• THE DATA:
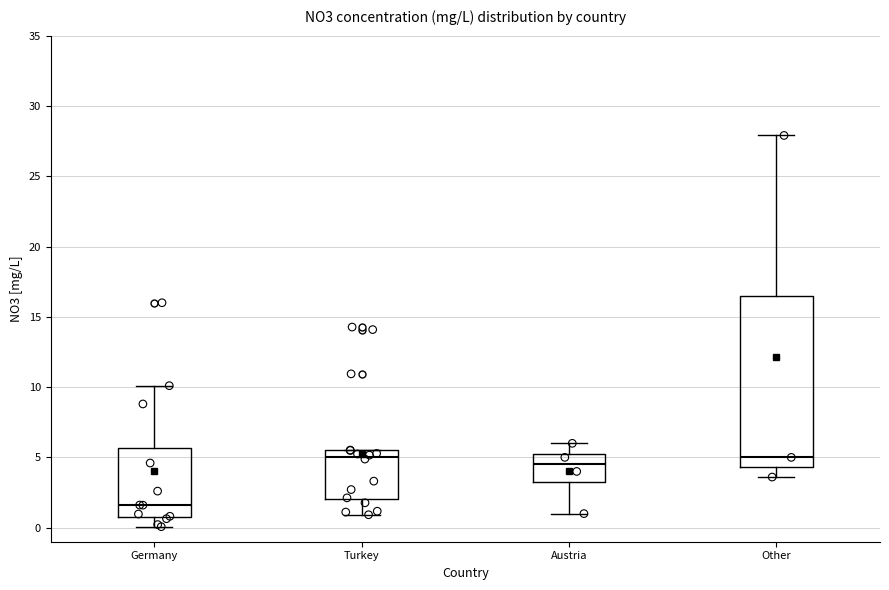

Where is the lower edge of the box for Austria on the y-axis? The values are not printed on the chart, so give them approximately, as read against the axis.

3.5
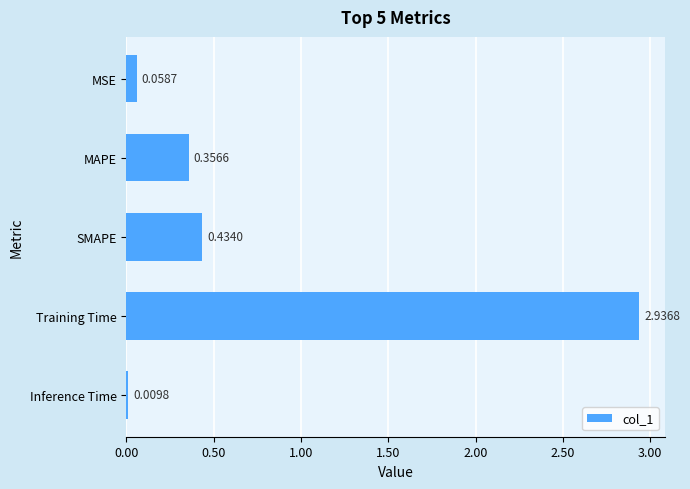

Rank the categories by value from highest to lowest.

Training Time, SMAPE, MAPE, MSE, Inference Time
==
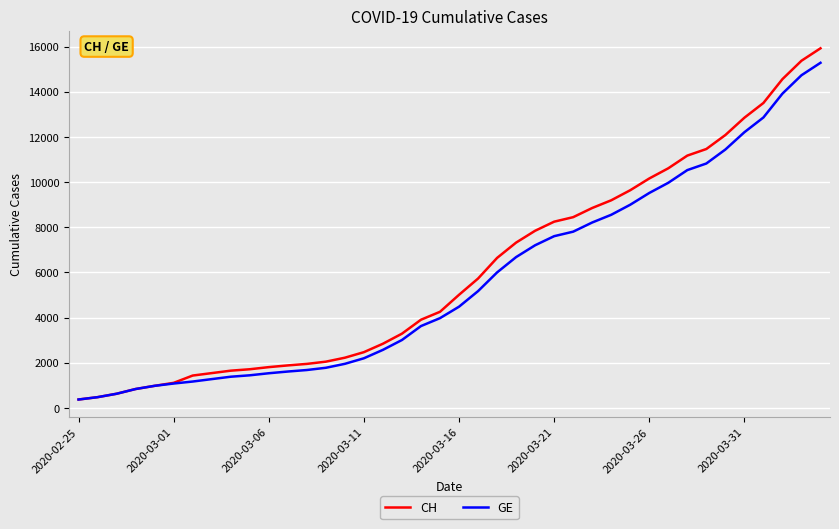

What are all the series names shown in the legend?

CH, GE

• JOB ITEM:
Can you put the listing lines from the line with "Where is the" to the line with "Rank the categories", both included, into a numbered list, leaving out blank lines and the pictures?

• SOLVED PROBLEM:
1. Where is the lower edge of the box for Austria on the y-axis? The values are not printed on the chart, so give them approximately, as read against the axis.
2. 3.5
3. Rank the categories by value from highest to lowest.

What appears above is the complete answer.